Extreme Elastic Schedule Solution Based on HPA and WorkloadSpread

Since 0.10.0 version,OpenKruise have proposed a multi-domain CRD with by-pass architecture, namely, WorkloadSpread. WorkloadSpread allows a Workload to distribute its Pods to different node, zone, even different clusters and providers, as well as to apply differential configurations in different domains.This CRD can give Workloads the ability of multi-domain scatter, elastic schedule and fine management in a non-intrusive manner.
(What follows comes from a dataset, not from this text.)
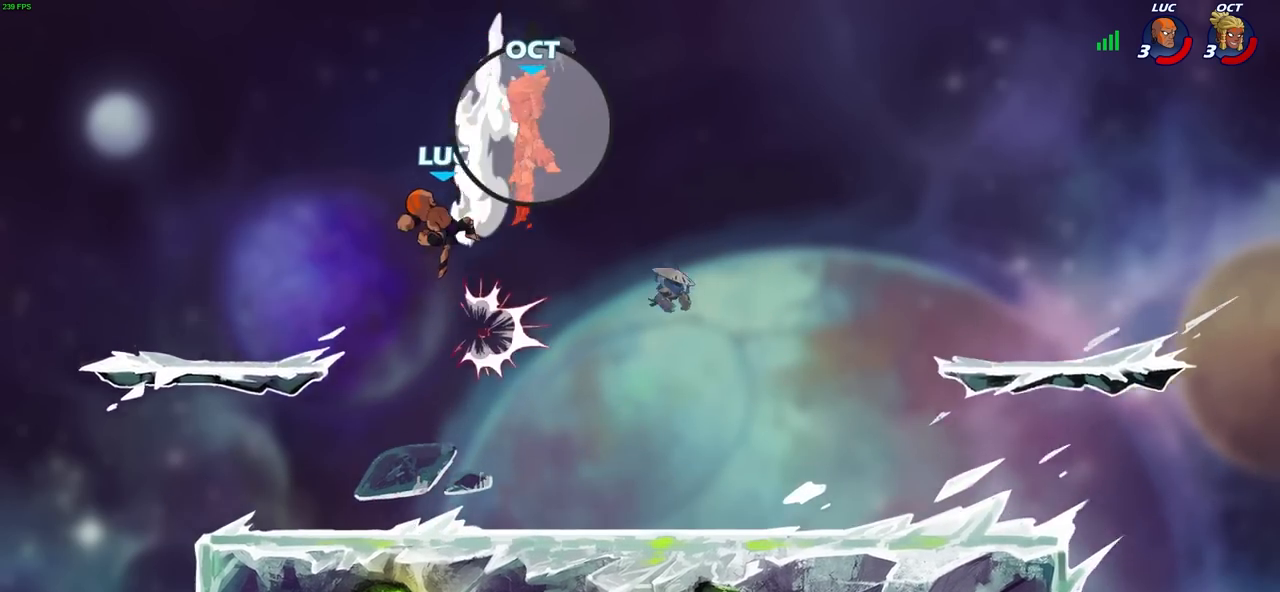
{"buttons": [], "left_stick": "up-right", "right_stick": "center", "events": [[233, "left_stick", "up-right"]]}
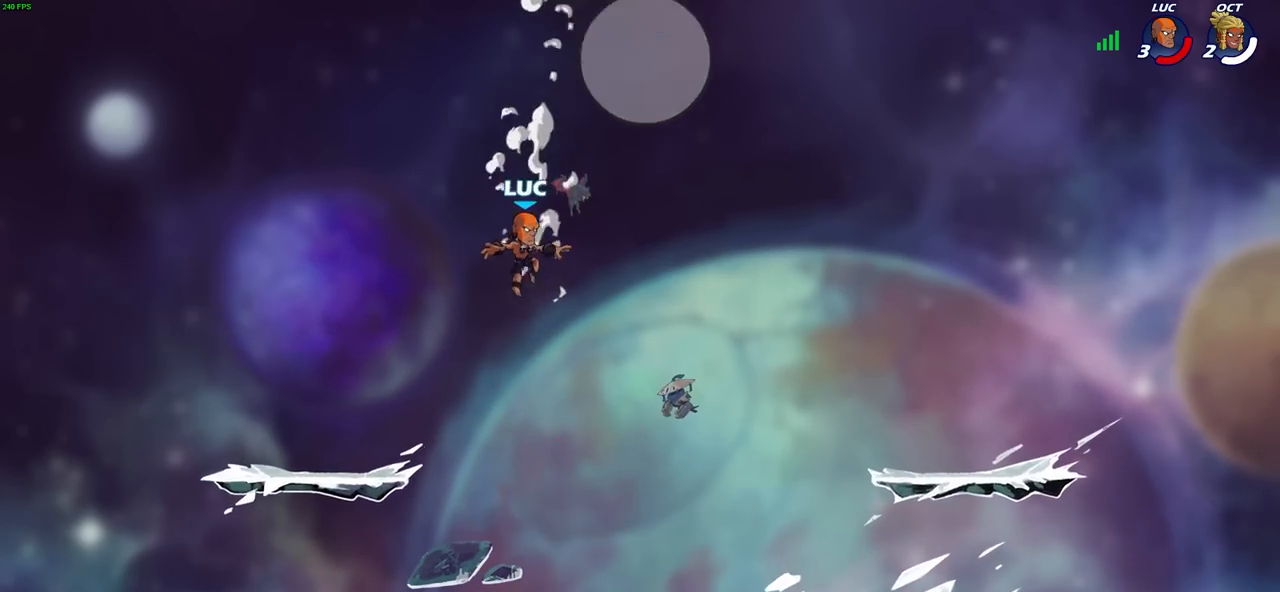
{"buttons": [], "left_stick": "center", "right_stick": "center", "events": [[117, "left_stick", "center"]]}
In this page, we will take a simple web application as an example to help users build an automatic extreme elastic scheduling solution, combining with WorkloadSpread, KEDA, Prometheus and Alibaba Cloud Elastic Instances (ECI).

Introduction

Architecture

The architecture of this solution is as follows: arch

Special Note:

  • In the solution, the HPA configuration is managed by KEDA. KEDA is an enhanced autoscaling component based on HPA. Compared with the native HPA, KEDA has much richer user-defined metrics.

  • We take a trick that the metrics of Nginx instead of Web Pod are collected, because we want to reuse the open-source Nginx-Prometheus-Exporter to simplify this solution. It’s easier to use this exporter to explore the number of https links and other metrics. Most importantly, the traffic entering the Web Pod must go through the Nginx Ingress. Therefore, we are going to directly use the metrics of Nginx, and combine KEDA to implement the automatic scale feature.

  • At least version 1.21 is required by WorkloadSpread to manage Deployment, but ACK Kubernetes clusters currently supports up to version 1.20. Therefore, we have to take CloneSet as an example in this architecture.

Goals

Our goal is to fully automate the following actions:

  • When the traffic exceeded the threshold within a certain time window (the traffic here is defined as the smooth number of http connections per second, which can be defined according to actual needs), it will scale up replicas automatically;

    • When scaling up, the higher priority will be given to the fixed resource pool to schedule pod. When the fixed resource pool is insufficient or reached the MaxReplicas limit, the Pods will be automatically scheduled to the elastic resource pool;
  • When the traffic is lower than the threshold, it will scale down replicas automatically;

    • When scaling down, the Pods in the elastic resource pool will be deleted first.

Dependency Installation

We use a ACK Kubernetes Cluster with 3 ECS nodes and 1 Virtual-Kubelet (VK) node. ECS nodes correspond to the fixed resource pool, and VK node corresponds to the elastic resource pool.

  1. $ k get node
  2. NAME STATUS ROLES AGE VERSION
  3. us-west-1.192.168.0.47 Ready <none> 153d v1.20.11-aliyun.1
  4. us-west-1.192.168.0.48 Ready <none> 153d v1.20.11-aliyun.1
  5. us-west-1.192.168.0.49 Ready <none> 153d v1.20.11-aliyun.1
  6. virtual-kubelet-us-west-1a Ready agent 19d v1.20.11-aliyun.1

Installing OpenKruise

More details can be found in official installation document. We recommend installing the latest version OpenKruise.

Installing KEDA

KEDA is a Kubernetes-based event driven autoscaling component. It provides event driven scale for any container running in Kubernetes.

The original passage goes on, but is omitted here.